* [Work required]: Only the lines from the beginning of the entries through the one with "middle mcp: (770, 54)" should be written out, please, exactly and without any pictures.

* [Information given]:
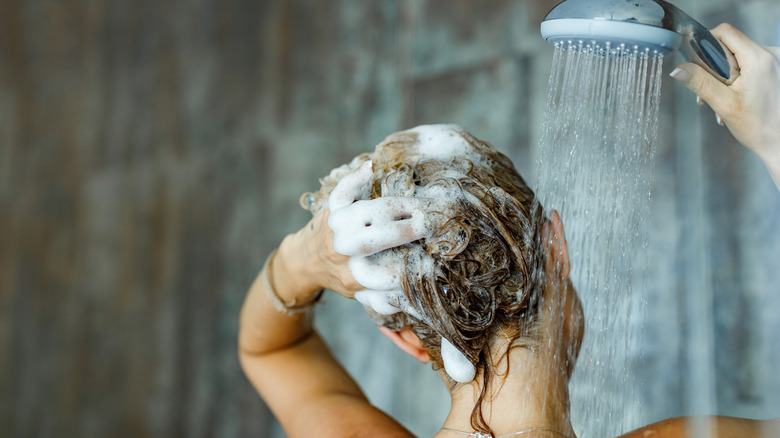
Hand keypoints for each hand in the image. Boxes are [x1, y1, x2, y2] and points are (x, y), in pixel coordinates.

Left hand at [277, 160, 431, 301]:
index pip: (391, 273)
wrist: (305, 262)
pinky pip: (342, 191)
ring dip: (393, 207)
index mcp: (355, 277)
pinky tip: (371, 169)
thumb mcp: (365, 295)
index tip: (433, 257)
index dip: (415, 265)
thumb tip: (420, 308)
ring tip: (415, 208)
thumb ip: (390, 300)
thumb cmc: (344, 276)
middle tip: (428, 225)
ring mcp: (336, 228)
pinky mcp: (331, 209)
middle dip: (405, 230)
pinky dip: (355, 178)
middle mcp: (343, 253)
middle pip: (375, 239)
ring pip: (365, 212)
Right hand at [669, 23, 779, 165]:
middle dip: (714, 69)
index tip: (698, 64)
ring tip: (720, 102)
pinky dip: (735, 81)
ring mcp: (773, 62)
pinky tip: (731, 100)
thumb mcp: (724, 104)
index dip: (706, 43)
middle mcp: (770, 54)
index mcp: (759, 58)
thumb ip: (700, 82)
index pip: (725, 32)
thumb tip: (678, 69)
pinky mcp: (773, 70)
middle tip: (710, 93)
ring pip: (737, 57)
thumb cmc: (759, 127)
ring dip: (723, 78)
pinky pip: (747, 66)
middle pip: (730, 46)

* [Written solution]:
Hand keypoints for each hand in the image. Boxes are [x1, y1, x2, y2] and points are (x, y), in pixel coordinates.

Left hand at [277, 160, 431, 301]:
index pip: (391, 273)
wrist: (305, 262)
pinky pip: (342, 191)
ring dip: (393, 207)
index mcp: (355, 277)
pinky tip: (371, 169)
thumb mcp: (365, 295)
index tip: (433, 257)
index dip: (415, 265)
thumb tip: (420, 308)
ring tip: (415, 208)
thumb ip: (390, 300)
thumb cmc: (344, 276)
middle tip: (428, 225)
ring mcp: (336, 228)
pinky mcp: (331, 209)
middle dip: (405, 230)
pinky dip: (355, 178)
middle mcp: (343, 253)
middle pip: (375, 239)
ring pip: (365, 212)
Right hand at [669, 23, 779, 165]:
middle dip: (714, 69)
index tip: (698, 64)
ring tip: (720, 102)
pinky dip: (735, 81)
ring mcp: (773, 62)
pinky tip: (731, 100)
thumb mcp: (724, 104)
index dip: (706, 43)
middle mcp: (770, 54)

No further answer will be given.